Higher education seems to be a luxury for many impoverished Afghan families, a burden that must be put off until later. They generally avoid spending on higher education for their children. Further, there are not many paths that lead to higher education or professional degrees for young Afghans. Most young Afghans cannot pursue further higher education because they lack the required identity credentials and the equivalency certificates required for admissions. Multiple studies have been conducted regarding barriers to accessing higher education for Afghan refugees in Pakistan by different organisations such as Asia Displacement Solutions Platform, International Research Association for Sustainable Development and Sir Syed Journal of Education & Social Research, suggesting that cost, language and documents are the major barriers for Afghan refugees to access higher education.

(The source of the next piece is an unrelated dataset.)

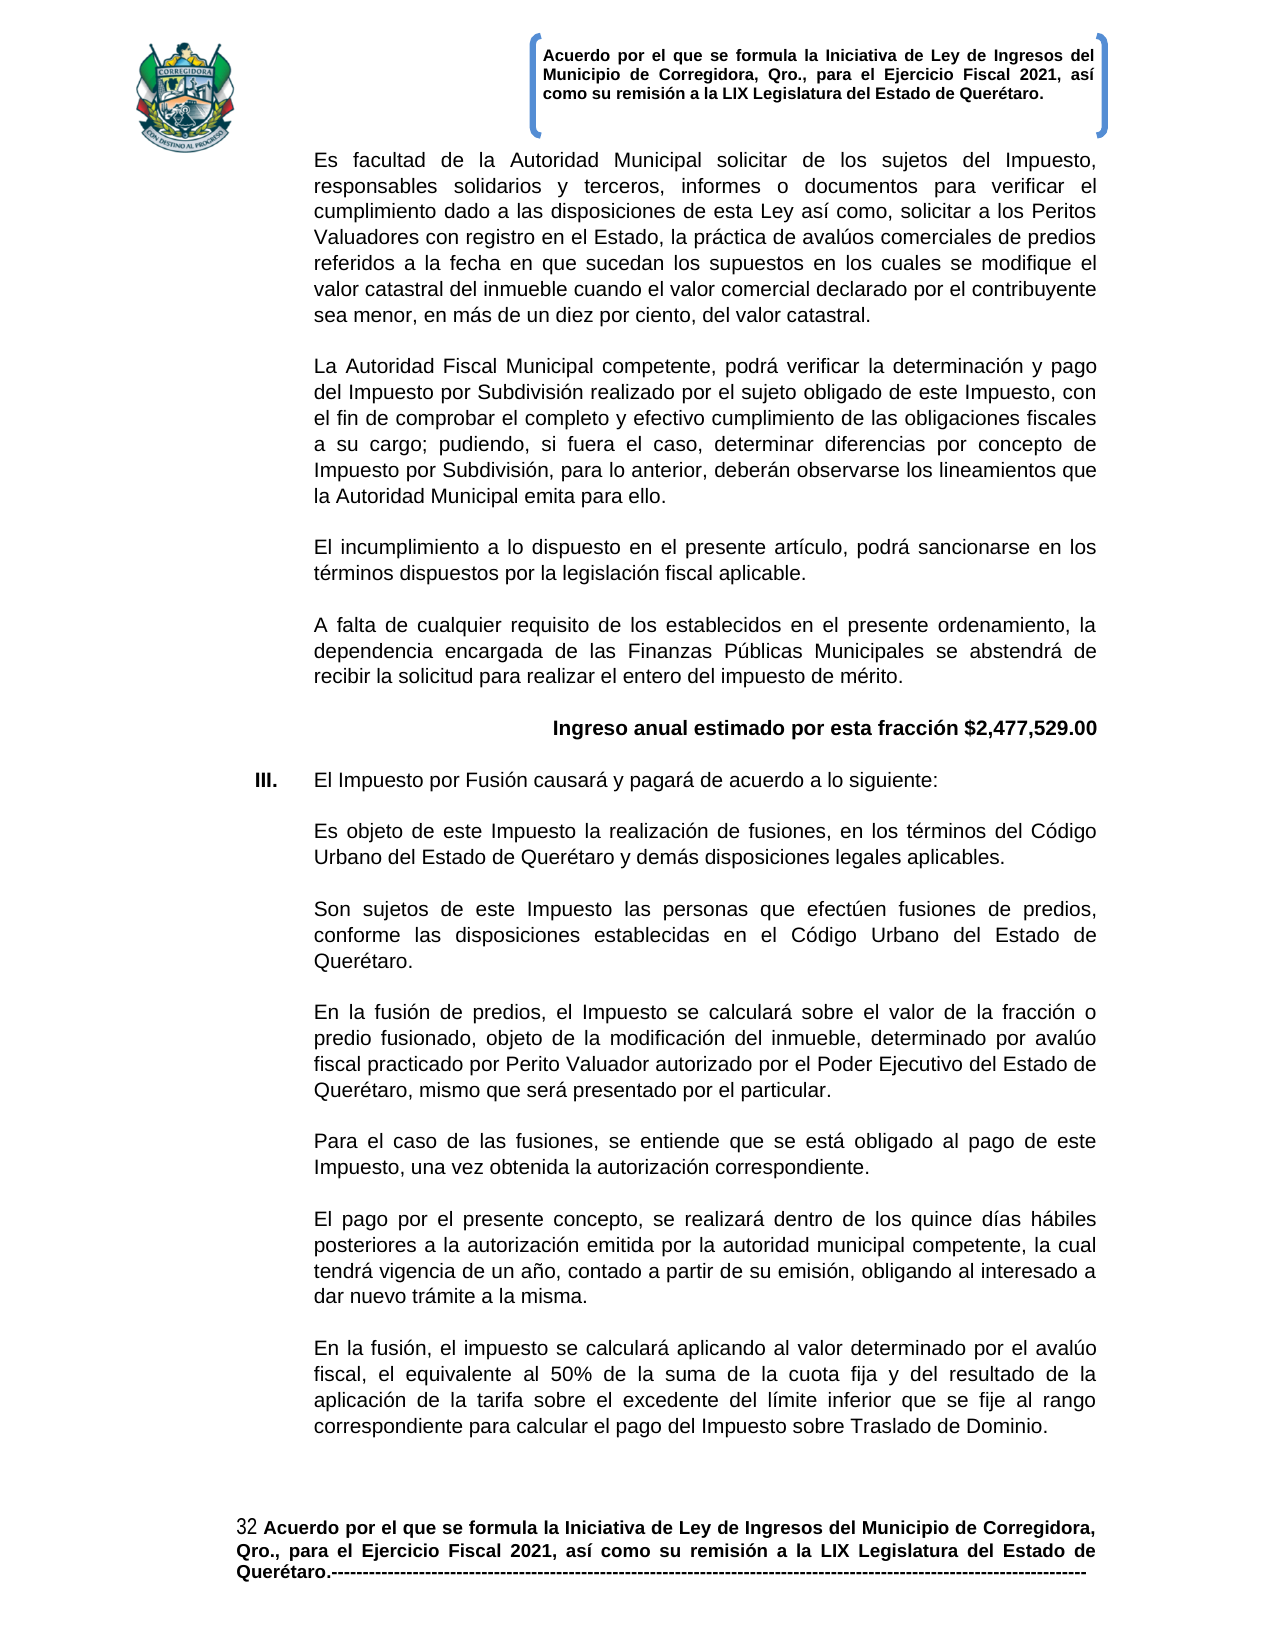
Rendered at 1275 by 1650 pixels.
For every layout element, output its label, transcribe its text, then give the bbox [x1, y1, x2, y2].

We spoke to two very talented Afghan refugees born in Pakistan — Sara and Zoya — to learn of their experience. Their names have been altered to protect their identities. They both have represented Afghan refugees and refugees in general on international platforms. However, their path was not a bed of roses, but that of thorns that they had to cross.

Sara, born in Pakistan, is one of the girls who studied at an Afghan school and later on transitioned into the Pakistani education system, where the language was a major challenge for her. Moreover, she required an equivalency certificate which, she said, took two years or more. Government quotas for refugees are very limited and otherwise, they need to pay as foreign students in dollars.

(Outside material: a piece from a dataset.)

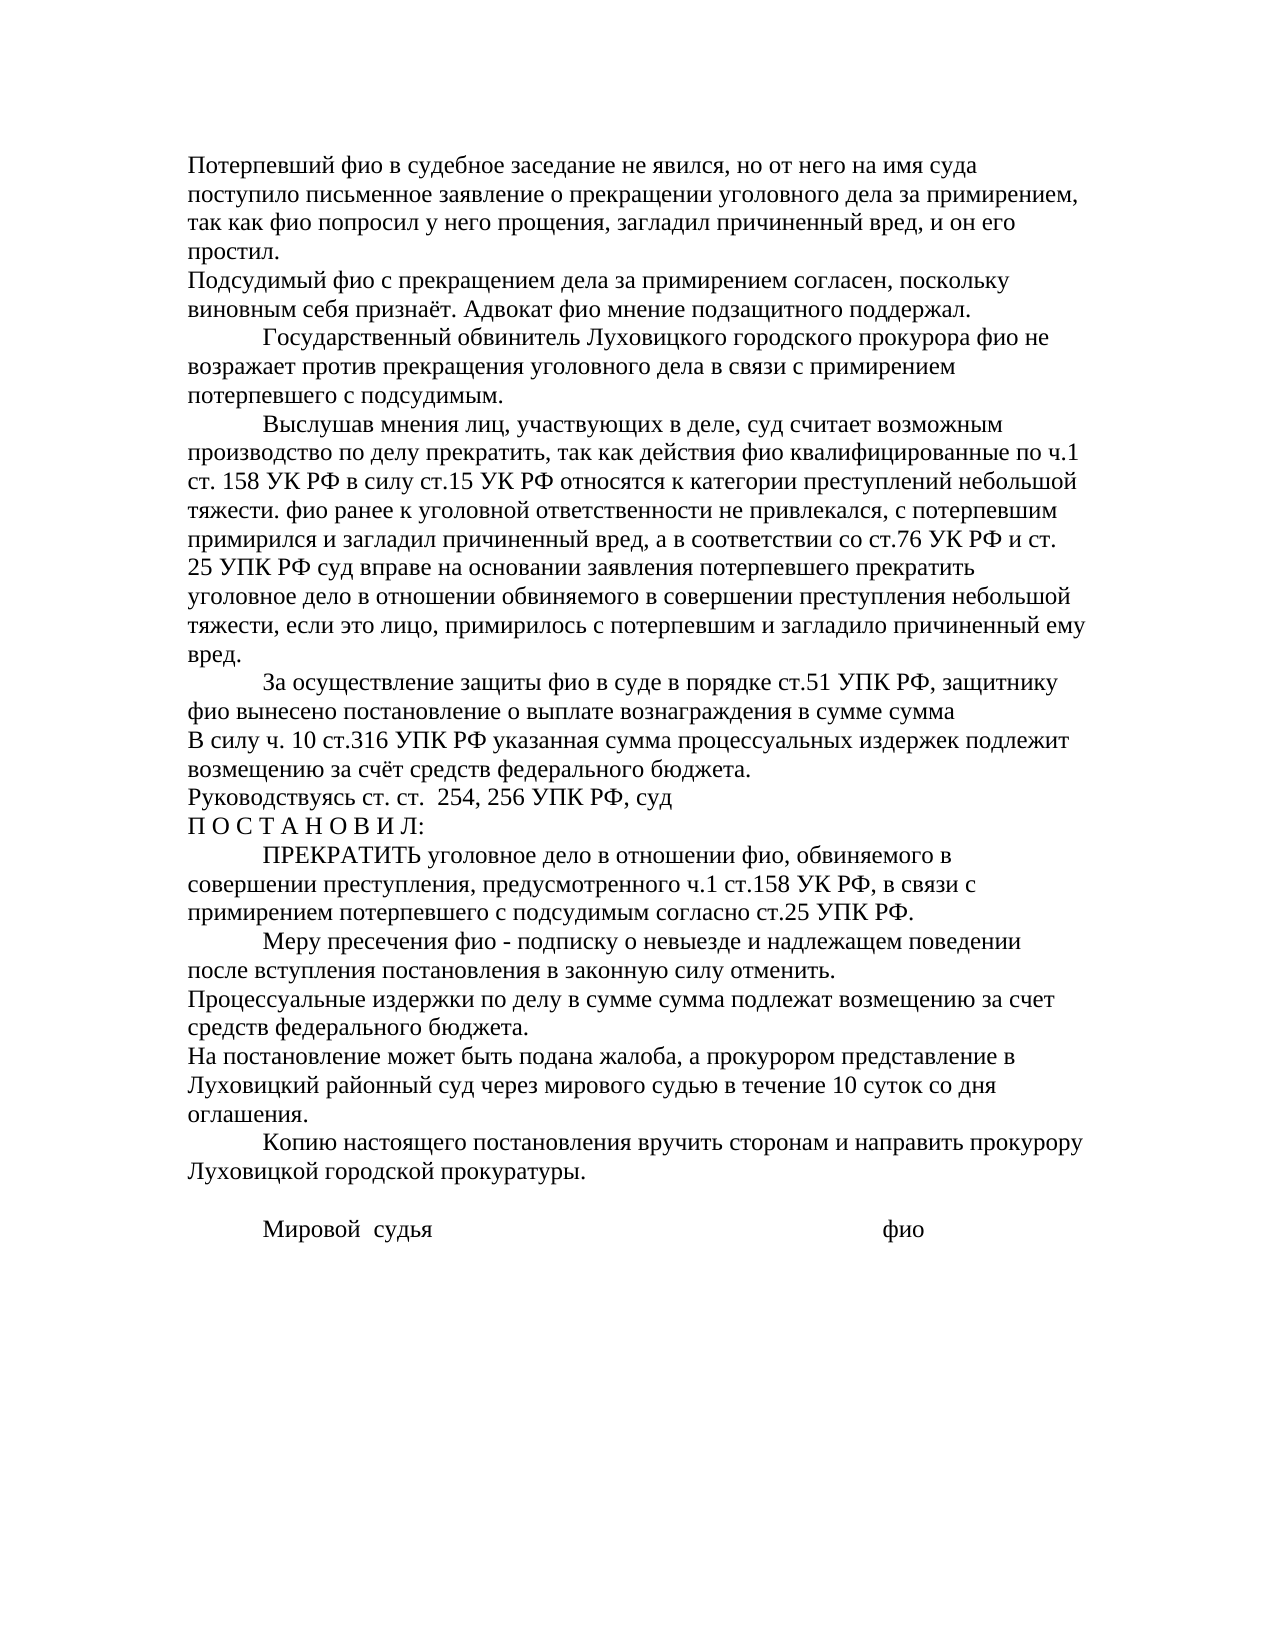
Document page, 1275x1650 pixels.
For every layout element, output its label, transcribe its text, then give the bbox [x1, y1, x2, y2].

Zoya, a 24-year-old bright young lady, speaking of her experience, said that despite scoring 92% in her matriculation examinations, she could not secure admission to her desired college because there were only two seats for Afghan refugees. When asked about higher education, she said there were three seats for Afghan refugees in 248 departments at the university. Luckily, this time she was one of them. Those who could not get in on quota would have to pay $500-600 per semester as foreign students. Despite facing numerous challenges along their path, they are extremely thankful to Pakistan for hosting refugees and making them feel at home. Quoting Zoya, “Scholarships and opportunities should be provided to refugees. I think coming from and being born in the same culture with the same language with the local people of Pakistan, they can be a great contribution to the host community and contributing to its economy, its peacebuilding.”

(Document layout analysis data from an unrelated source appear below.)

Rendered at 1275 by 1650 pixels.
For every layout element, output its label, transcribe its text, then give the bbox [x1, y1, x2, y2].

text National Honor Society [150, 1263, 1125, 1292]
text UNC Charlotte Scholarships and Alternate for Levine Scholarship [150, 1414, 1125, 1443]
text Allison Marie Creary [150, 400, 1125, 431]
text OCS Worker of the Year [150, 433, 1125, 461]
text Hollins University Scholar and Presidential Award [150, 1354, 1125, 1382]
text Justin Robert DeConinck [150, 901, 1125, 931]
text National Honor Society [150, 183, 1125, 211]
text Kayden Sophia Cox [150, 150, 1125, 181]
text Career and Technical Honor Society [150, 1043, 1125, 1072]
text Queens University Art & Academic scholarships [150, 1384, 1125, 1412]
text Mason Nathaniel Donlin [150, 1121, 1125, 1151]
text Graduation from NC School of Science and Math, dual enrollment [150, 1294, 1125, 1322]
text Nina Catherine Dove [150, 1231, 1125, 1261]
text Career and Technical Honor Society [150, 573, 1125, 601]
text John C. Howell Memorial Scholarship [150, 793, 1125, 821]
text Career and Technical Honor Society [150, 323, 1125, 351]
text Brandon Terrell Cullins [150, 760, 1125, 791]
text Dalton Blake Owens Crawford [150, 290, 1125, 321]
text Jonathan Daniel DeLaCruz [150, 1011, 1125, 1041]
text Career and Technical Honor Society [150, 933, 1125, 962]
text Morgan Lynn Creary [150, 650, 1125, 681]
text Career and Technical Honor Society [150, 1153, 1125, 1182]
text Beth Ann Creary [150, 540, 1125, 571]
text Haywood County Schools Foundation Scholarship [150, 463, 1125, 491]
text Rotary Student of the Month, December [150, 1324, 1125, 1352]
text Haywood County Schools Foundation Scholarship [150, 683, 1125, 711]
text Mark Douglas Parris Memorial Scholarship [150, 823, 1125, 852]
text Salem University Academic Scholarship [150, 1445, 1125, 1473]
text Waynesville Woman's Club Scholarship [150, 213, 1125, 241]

While Pakistan is host to the largest number of Afghan refugees in the world and has made unwavering efforts for the socio-economic uplift of its refugees, it still has a long way to go. To meet the demands of the Afghan refugees, Pakistan must increase the quotas for Afghan refugees in both secondary and higher education. Pakistan must bring reforms to reduce the time for equivalence certificates for Afghan refugees. The newly constituted Urban Refugee Support Units by the Commissionerate of Afghan Refugees with the help of GIZ in three districts seems like a good move to provide localised support to urban refugees. International organisations must fund refugee education and build the capacities of government departments to formulate inclusively. Collaborative efforts by the Pakistani government and international organisations can yield positive results.

Published in The Express Tribune, June 14th, 2023.